Dataset entries:
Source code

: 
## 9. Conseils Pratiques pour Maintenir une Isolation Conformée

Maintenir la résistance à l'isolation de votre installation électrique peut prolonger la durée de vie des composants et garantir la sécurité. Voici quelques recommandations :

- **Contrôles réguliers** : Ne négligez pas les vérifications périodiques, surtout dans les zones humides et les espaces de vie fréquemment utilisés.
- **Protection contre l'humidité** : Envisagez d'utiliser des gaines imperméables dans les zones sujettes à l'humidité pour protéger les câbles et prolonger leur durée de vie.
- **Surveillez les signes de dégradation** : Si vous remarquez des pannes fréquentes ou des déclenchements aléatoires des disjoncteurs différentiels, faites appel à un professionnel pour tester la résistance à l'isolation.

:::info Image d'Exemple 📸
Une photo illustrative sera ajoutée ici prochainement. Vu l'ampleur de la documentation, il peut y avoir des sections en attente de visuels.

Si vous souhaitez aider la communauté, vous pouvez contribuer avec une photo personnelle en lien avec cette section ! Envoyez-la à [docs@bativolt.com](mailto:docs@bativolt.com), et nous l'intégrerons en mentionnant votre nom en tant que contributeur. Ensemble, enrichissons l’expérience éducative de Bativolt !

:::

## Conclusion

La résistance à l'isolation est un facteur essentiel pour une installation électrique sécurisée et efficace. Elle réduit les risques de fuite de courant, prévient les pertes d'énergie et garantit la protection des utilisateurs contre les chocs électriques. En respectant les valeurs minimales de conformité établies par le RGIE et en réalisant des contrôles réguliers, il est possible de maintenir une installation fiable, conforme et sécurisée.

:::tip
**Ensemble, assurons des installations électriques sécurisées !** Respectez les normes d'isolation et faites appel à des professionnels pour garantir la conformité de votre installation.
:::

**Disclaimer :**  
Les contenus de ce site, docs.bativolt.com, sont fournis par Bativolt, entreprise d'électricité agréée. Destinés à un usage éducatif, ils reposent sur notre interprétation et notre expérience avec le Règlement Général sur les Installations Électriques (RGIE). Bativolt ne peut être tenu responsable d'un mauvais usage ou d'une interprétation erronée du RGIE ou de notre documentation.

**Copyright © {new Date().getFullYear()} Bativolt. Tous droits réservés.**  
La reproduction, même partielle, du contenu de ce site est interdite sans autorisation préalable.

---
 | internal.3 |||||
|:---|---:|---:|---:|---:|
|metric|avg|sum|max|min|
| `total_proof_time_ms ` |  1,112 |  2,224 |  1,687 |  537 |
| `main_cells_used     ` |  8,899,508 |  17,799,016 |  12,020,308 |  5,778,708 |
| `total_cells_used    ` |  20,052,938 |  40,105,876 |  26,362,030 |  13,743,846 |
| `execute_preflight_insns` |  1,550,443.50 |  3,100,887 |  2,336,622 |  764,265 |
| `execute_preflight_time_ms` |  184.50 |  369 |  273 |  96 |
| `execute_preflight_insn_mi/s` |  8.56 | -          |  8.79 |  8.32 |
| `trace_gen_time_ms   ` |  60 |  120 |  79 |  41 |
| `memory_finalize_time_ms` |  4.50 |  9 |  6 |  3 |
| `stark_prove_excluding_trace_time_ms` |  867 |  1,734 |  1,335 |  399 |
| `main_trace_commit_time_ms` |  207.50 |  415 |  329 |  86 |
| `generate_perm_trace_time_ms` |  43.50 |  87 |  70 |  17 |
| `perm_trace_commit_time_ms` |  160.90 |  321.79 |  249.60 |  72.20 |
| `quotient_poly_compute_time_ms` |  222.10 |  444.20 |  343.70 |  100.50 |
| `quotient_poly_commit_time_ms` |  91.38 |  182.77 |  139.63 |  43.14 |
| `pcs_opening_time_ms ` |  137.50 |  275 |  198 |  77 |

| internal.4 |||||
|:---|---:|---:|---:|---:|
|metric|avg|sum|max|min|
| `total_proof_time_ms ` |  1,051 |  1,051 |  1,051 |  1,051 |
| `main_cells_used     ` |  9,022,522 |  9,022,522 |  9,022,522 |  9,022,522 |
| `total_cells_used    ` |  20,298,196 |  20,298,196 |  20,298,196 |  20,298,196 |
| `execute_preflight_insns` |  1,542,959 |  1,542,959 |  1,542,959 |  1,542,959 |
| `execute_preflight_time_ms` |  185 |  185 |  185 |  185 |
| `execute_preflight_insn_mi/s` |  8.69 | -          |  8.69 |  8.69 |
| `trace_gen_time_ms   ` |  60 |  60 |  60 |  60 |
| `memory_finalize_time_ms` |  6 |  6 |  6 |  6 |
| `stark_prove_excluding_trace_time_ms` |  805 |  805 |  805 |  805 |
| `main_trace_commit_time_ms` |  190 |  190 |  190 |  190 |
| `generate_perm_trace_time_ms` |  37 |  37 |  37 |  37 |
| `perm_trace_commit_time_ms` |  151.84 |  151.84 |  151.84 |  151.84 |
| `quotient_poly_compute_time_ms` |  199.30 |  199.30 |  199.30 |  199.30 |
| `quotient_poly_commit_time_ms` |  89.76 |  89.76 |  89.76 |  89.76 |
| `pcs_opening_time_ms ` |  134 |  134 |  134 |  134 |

# Requirement:
An exact copy of every record is what the answer must contain.

# Result for this exercise:
Source code

: 
## 9. Conseils Pratiques pour Maintenir une Isolation Conformée

Maintenir la résistance à l'isolation de votre installation électrique peut prolonger la durée de vie des composants et garantir la sécurité. Voici quelques recommandations :

- **Contrôles réguliers** : Ne négligez pas les vérifications périodiques, surtout dans les zones humides et les espaces de vie fréquemment utilisés.
- **Protection contre l'humidité** : Envisagez d'utiliser des gaines imperméables dans les zones sujettes à l'humidité pour protéger les câbles et prolonger leur durée de vie.
- **Surveillez les signes de dégradation** : Si vous remarquez des pannes fréquentes ou des déclenchements aléatoires des disjoncteurs différentiels, faites appel à un professionnel pour tester la résistance à l'isolation.

:::info Image d'Exemple 📸
Une photo illustrative sera ajoutée ici prochainement. Vu l'ampleur de la documentation, il peut y avoir des sections en attente de visuels.

Si vous souhaitez aider la communauté, vous pouvez contribuer avec une photo personnelle en lien avec cette section ! Envoyez-la à [docs@bativolt.com](mailto:docs@bativolt.com), et nous l'intégrerons en mentionnant votre nom en tant que contributeur. Ensemble, enrichissons l’expérience éducative de Bativolt !

:::

## Conclusion

La résistance à l'isolation est un facteur essentiel pour une installation électrique sécurisée et efficace. Elle réduit les risques de fuite de courant, prévient les pertes d'énergie et garantit la protection des utilisateurs contre les chocs électriques. En respectant les valeurs minimales de conformité établies par le RGIE et en réalisant des contrôles réguliers, il est possible de maintenir une installation fiable, conforme et sécurisée.

:::tip
**Ensemble, assurons des installations électriques sécurisées !** Respectez les normes d'isolation et faites appel à des professionnels pour garantir la conformité de votre installation.
:::

**Disclaimer :**  
Les contenus de ce site, docs.bativolt.com, sont fournis par Bativolt, entreprise d'électricité agréée. Destinés à un usage éducatif, ils reposent sur notre interprétation et notre expérience avec le Règlement Général sur les Installations Électriques (RGIE). Bativolt ne peut être tenu responsable d'un mauvais usage ou d'une interprétation erronée du RGIE ou de notre documentation.

**Copyright © {new Date().getFullYear()} Bativolt. Tous droits réservés.**  
La reproduction, même partielle, du contenu de ce site est interdite sans autorisation préalable.

---
 | internal.3 |||||
|:---|---:|---:|---:|---:|
|metric|avg|sum|max|min|
| `total_proof_time_ms ` |  1,112 |  2,224 |  1,687 |  537 |
| `main_cells_used     ` |  8,899,508 |  17,799,016 |  12,020,308 |  5,778,708 |
| `total_cells_used    ` |  20,052,938 |  40,105,876 |  26,362,030 |  13,743,846 |
| `execute_preflight_insns` |  1,550,443.50 |  3,100,887 |  2,336,622 |  764,265 |
| `execute_preflight_time_ms` |  184.50 |  369 |  273 |  96 |
| `execute_preflight_insn_mi/s` |  8.56 | -          |  8.79 |  8.32 |
| `trace_gen_time_ms   ` |  60 |  120 |  79 |  41 |
| `memory_finalize_time_ms` |  4.50 |  9 |  6 |  3 |
| `stark_prove_excluding_trace_time_ms` |  867 |  1,734 |  1,335 |  399 |
| `main_trace_commit_time_ms` |  207.50 |  415 |  329 |  86 |
| `generate_perm_trace_time_ms` |  43.50 |  87 |  70 |  17 |
| `perm_trace_commit_time_ms` |  160.90 |  321.79 |  249.60 |  72.20 |
| `quotient_poly_compute_time_ms` |  222.10 |  444.20 |  343.70 |  100.50 |
| `quotient_poly_commit_time_ms` |  91.38 |  182.77 |  139.63 |  43.14 |
| `pcs_opening_time_ms ` |  137.50 |  275 |  198 |  77 |

| internal.4 |||||
|:---|---:|---:|---:|---:|
|metric|avg|sum|max|min|
| `total_proof_time_ms ` |  1,051 |  1,051 |  1,051 |  1,051 |
| `main_cells_used     ` |  9,022,522 |  9,022,522 |  9,022,522 |  9,022,522 |
| `total_cells_used    ` |  20,298,196 |  20,298,196 |  20,298,196 |  20,298,196 |
| `execute_preflight_insns` |  1,542,959 |  1,542,959 |  1,542,959 |  1,542,959 |
| `execute_preflight_time_ms` |  185 |  185 |  185 |  185 |
| `execute_preflight_insn_mi/s` |  8.69 | -          |  8.69 |  8.69 |
| `trace_gen_time_ms   ` |  60 |  60 |  60 |  60 |
| `memory_finalize_time_ms` |  6 |  6 |  6 |  6 |
| `stark_prove_excluding_trace_time_ms` |  805 |  805 |  805 |  805 |
| `main_trace_commit_time_ms` |  190 |  190 |  190 |  190 |
| `generate_perm_trace_time_ms` |  37 |  37 |  37 |  37 |
| `perm_trace_commit_time_ms` |  151.84 |  151.84 |  151.84 |  151.84 |
| `quotient_poly_compute_time_ms` |  199.30 |  199.30 |  199.30 |  199.30 |
| `quotient_poly_commit_time_ms` |  89.76 |  89.76 |  89.76 |  89.76 |
| `pcs_opening_time_ms ` |  134 |  134 |  134 |  134 |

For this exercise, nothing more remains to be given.